━━━━━ ВЫБРАННЫЙ ТЕКСТ ━━━━━

Жизнь без Вышки: Иван Сурвилло
В школе мы часто слышим, что «без вышки сейчас никуда». Многие поступают в вуз из-за родителей, армии или «просто потому что надо». Но найти себя можно и вне университета. В нашей рубрике «Жизнь без вышки» мы рассказываем о тех, кто отказался от высшего образования и строит карьеру без корочки.
Иван Сурвилло ушел из Вышки в конце первого курса. Спустя полтора года он успел получить звание одного из самых перспективных молодых журналистов, стать мемом в твиттере и взять несколько десятков интервью. Пообщались с Иваном о его работе, о том, почему он защищает Ивана Колпакова и из-за чего его критикуют в соцсетях.
Интервью взято 19.02.2019
Редактура, блог, рассылка
— Тебя называют «самым востребованным молодым специалистом в российских медиа» и «человеком, который потеснит Дудя». Насколько ты согласен с такими словами?

━━━━━ ИСХОДНЫЕ ЗАПИСИ ━━━━━

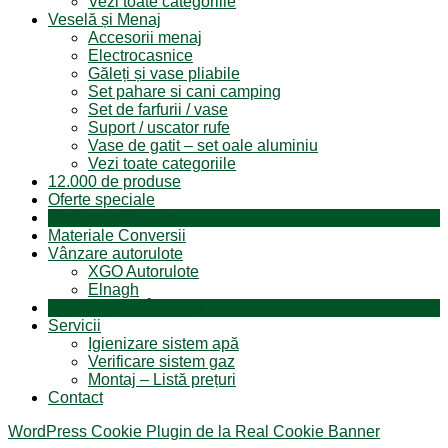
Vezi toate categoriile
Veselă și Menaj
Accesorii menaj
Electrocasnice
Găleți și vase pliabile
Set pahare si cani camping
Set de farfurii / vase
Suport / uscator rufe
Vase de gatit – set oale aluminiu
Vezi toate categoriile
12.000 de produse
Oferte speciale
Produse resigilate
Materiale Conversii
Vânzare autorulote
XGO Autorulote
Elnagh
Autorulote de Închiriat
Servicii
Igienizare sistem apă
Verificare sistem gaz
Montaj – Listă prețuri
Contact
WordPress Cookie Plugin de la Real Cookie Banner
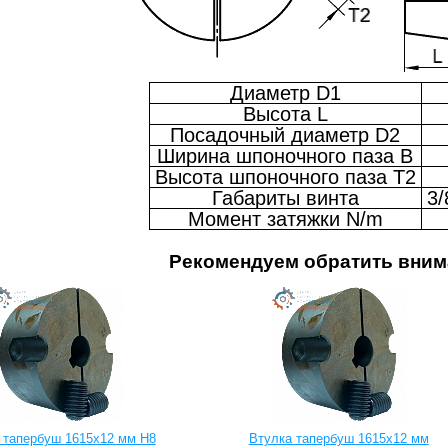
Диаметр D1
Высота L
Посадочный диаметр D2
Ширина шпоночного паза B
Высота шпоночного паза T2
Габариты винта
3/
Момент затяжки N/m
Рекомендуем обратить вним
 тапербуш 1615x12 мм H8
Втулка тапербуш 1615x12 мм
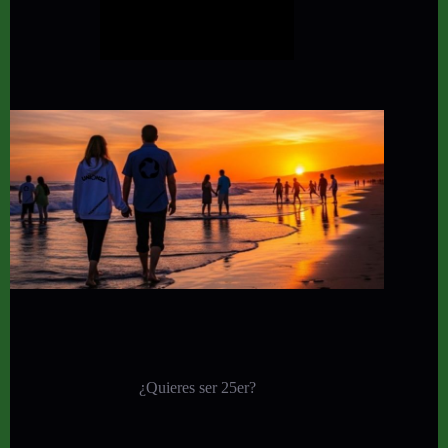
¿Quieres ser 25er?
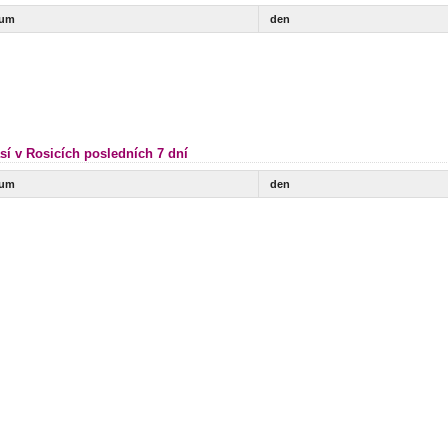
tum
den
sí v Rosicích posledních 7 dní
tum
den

━━━━━
━━━━━ ИСХОДНЫЕ ЗАПИСИ ━━━━━

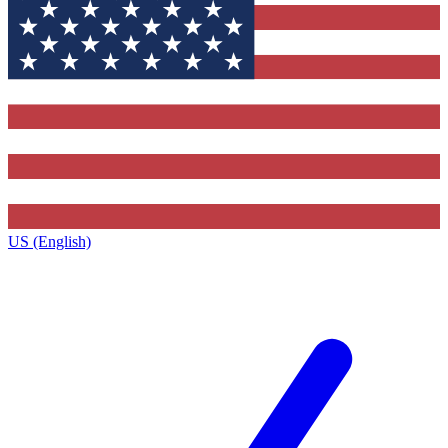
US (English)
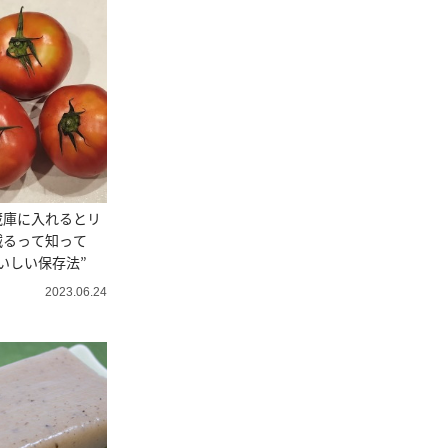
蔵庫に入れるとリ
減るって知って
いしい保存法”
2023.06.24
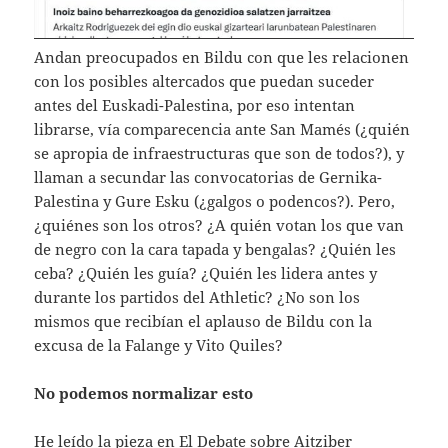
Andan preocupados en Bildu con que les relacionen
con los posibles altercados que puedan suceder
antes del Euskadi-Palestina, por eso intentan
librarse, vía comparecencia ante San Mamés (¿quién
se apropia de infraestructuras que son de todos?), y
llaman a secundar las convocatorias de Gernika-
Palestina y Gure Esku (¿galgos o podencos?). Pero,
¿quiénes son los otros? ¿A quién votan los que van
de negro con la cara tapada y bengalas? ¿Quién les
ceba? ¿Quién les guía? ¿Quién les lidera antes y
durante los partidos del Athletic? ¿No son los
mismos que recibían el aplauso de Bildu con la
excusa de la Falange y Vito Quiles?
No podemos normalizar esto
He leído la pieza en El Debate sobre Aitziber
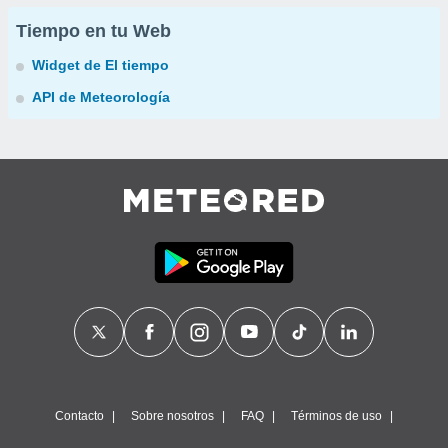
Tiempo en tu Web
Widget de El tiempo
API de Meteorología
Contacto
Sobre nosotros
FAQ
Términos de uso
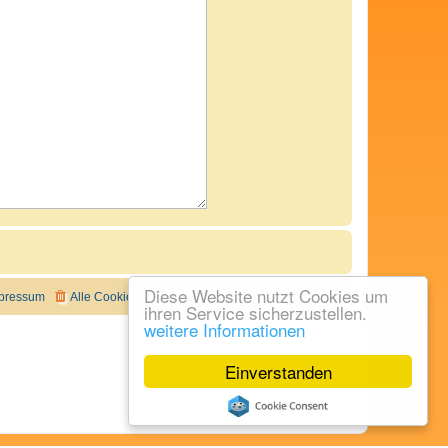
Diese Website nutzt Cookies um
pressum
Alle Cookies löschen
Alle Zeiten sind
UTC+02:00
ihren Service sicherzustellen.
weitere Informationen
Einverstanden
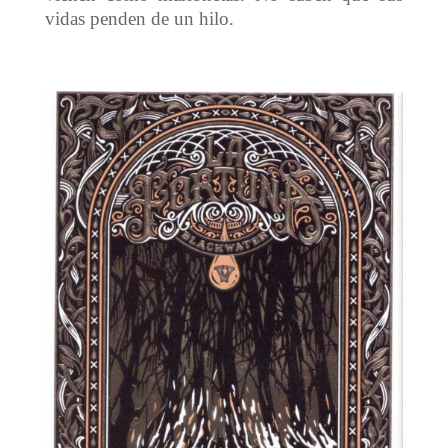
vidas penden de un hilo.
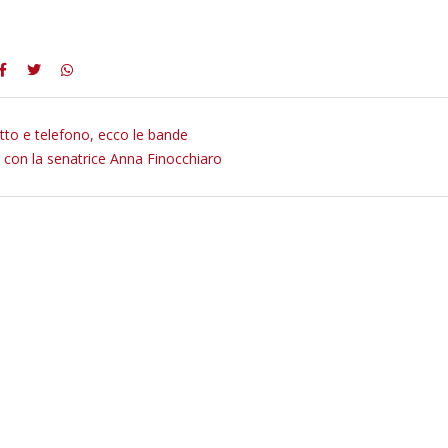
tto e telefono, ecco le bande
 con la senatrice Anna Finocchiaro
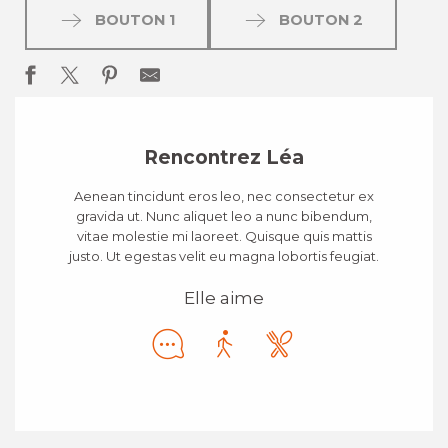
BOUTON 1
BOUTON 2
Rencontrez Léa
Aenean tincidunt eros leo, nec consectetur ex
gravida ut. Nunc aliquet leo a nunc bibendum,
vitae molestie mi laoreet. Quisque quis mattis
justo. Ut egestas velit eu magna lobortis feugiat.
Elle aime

━━━━━
━━━━━ ИСХОДНЫЕ ЗАПИСИ ━━━━━

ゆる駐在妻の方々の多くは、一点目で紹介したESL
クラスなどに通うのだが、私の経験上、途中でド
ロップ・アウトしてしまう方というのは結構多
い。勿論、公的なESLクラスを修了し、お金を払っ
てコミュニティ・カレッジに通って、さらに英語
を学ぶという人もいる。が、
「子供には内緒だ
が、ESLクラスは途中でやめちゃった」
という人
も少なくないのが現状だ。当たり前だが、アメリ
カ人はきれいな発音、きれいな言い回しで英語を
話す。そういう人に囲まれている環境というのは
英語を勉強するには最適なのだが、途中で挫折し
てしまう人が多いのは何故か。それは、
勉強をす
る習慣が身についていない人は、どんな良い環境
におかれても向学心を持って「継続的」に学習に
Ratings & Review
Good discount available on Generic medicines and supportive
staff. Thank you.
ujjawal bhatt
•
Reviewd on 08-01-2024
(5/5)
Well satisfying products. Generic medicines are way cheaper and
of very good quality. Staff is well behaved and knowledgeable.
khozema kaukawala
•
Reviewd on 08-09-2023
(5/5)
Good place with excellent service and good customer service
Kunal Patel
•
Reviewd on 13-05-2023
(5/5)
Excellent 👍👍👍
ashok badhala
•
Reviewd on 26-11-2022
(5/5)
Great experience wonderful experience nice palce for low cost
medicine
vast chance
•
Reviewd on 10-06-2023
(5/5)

━━━━━

#### [НАБОР ЗАДАНИЙ]
A – Назовите все причины, по которым многие, как сказано в выбранном тексте, идут в вуз.
B – Когда, по выбранному тексту, Иван Сурвилло ушел из Вышки?
C – Выпишите из выбранного текста слово в слово кусок от слов «Иван Сурвилло ушел» до слов «критикуют в соцсетях.».
Записи здесь даны как отдельный материал.

#### [ОТВЕТЫ К ЗАДАНИЯМ]
A – Из-за родителей, из-за армии и «просто потому что надо».

B – В конце первого курса.

C –
Иван Сурвилло ушел из Вышки в конце первого курса. Спустя полтора года он успел получить звание одного из самых перспективных молодых журналистов, стать мемом в твиттере и взять несколько десятков интервью. Пообщались с Иваном о его работе, о том, почему он защищает Ивана Колпакова и из-за чего его критикуют в соцсетях.